Как развитие западноевропейской философии, т.е. развитие самодовлеющей рассудочности, достигло в гениальной концепции Гегеля головокружительной вершины своей, но искупило это великое достижение смертным приговором самому себе, так и жизнь Западной Европы оказалась, в конце концов, трагически присуждённой к страшной необходимости постоянно разрушать всем расцветом своих жизненных сил возможность какой-либо успокоенной жизни. Могуч, таким образом, дух западноевропейской культуры, но в то же самое время и ничтожен. Могуч потому, что витает на последних вершинах, ничтожен же тем, что слепнет и гибнет на них. Из глубины абсолютного Ничто пыталась гордость европейского духа вызвать к жизни всю полноту Божьего мира, и жутким Ничем кончилась вся вековая культурная работа европейского человечества
И эта связь обоих рядов — теоретического и практического, — конечно, не случайна. Её необходимость уяснится нам, как только мы вспомним, что и рационализм мысли, и атомизм жизни выросли на Западе из одного и того же корня, корня упорного богоборчества.
Европа задумала устроиться в этом мире без Бога, и европейская мысль назвала самосозданные теории этой ложной затеи философией и мудростью. Кровавым утром родилось европейское государство, и высочайшей ценностью, последней конкретизацией объективного духа признала его завершающая система Гегеля. Но раз умер на Западе Бог, то, с романтически-славянофильской точки зрения, становится ясным, что жизнь Запада должна была потерять всякую опору.

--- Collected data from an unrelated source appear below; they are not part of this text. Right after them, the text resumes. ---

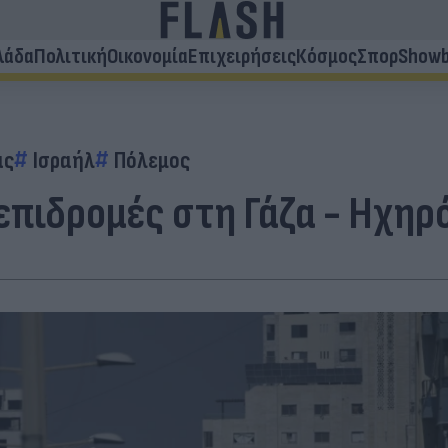
λάδα
Πολιτική
Οικονομία
Επιχειρήσεις
Κόσμος
Σπορ
Showb
ας
Ισραήλ
Πόλεμος
επιδρομές στη Γάζα - Ηχηρ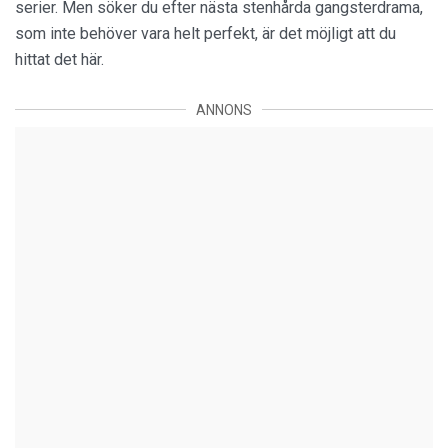
serier. Men söker du efter nästa stenhårda gangsterdrama,
som inte behöver vara helt perfekt, är det möjligt att du
hittat det här.
ANNONS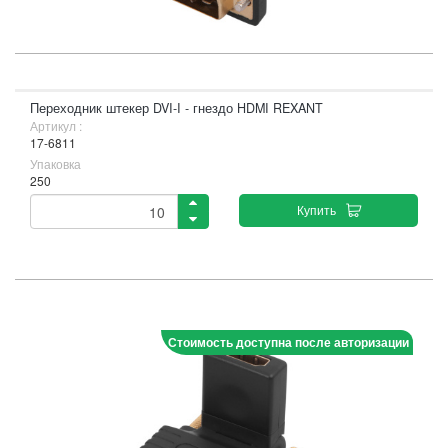
Переходник штекер DVI-I - гнездо HDMI REXANT
Артикул :
17-6811
Упаковка
250
Купить
Стоимость доступна после авторизации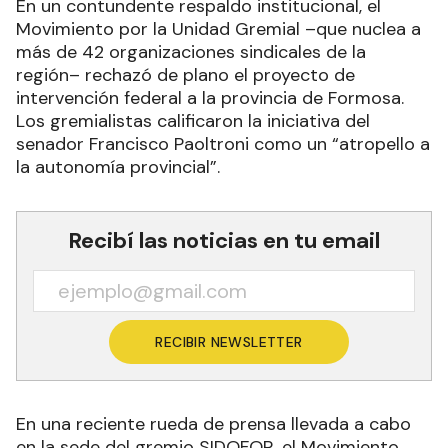
En un contundente respaldo institucional, el
Movimiento por la Unidad Gremial –que nuclea a
más de 42 organizaciones sindicales de la
región– rechazó de plano el proyecto de
intervención federal a la provincia de Formosa.
Los gremialistas calificaron la iniciativa del
senador Francisco Paoltroni como un “atropello a
la autonomía provincial”.
Recibí las noticias en tu email
RECIBIR NEWSLETTER
En una reciente rueda de prensa llevada a cabo
en la sede del gremio SIDOFOR, el Movimiento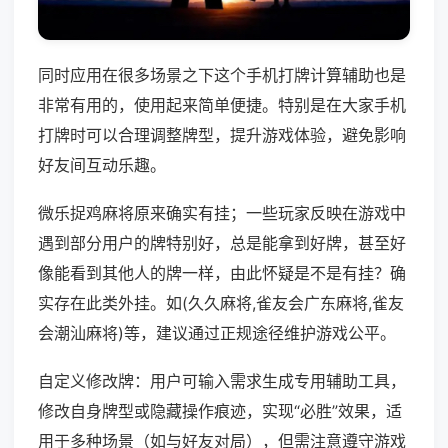
同时应用在很多场景之下这个手机打牌计算辅助也是
非常有用的，使用起来简单便捷。特别是在大家手机
打牌时可以合理调整牌型，提升游戏体验，避免影响
好友间互动乐趣。
微乐捉鸡麻将原来确实有挂；一些玩家反映在游戏中
遇到部分用户的牌特别好，总是能拿到好牌，甚至好
像能看到其他人的牌一样，由此怀疑是不是有挂？确
实存在此类外挂。如(久久麻将,雀友会广东麻将,雀友
会潮汕麻将)等，建议通过正规途径维护游戏公平。
自定义修改牌：用户可输入需求生成专用辅助工具，
修改自身牌型或隐藏操作痕迹，实现“必胜”效果，适
用于多种场景（如与好友对局），但需注意遵守游戏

Лишь в Боге можно утверждать равенство всех людей, лишь в Нём все люди братья. Раз Западная Европа, переходя на своем пути от неверия сомневающегося к неверию фанатическому и, наконец, к неверию равнодушному, уничтожила всякое положительное отношение к Богу, то ясно, что она не могла сохранить и в отношении человека к человеку какое-либо иное соединяющее звено, кроме бездушного интереса к факту физического существования собрата.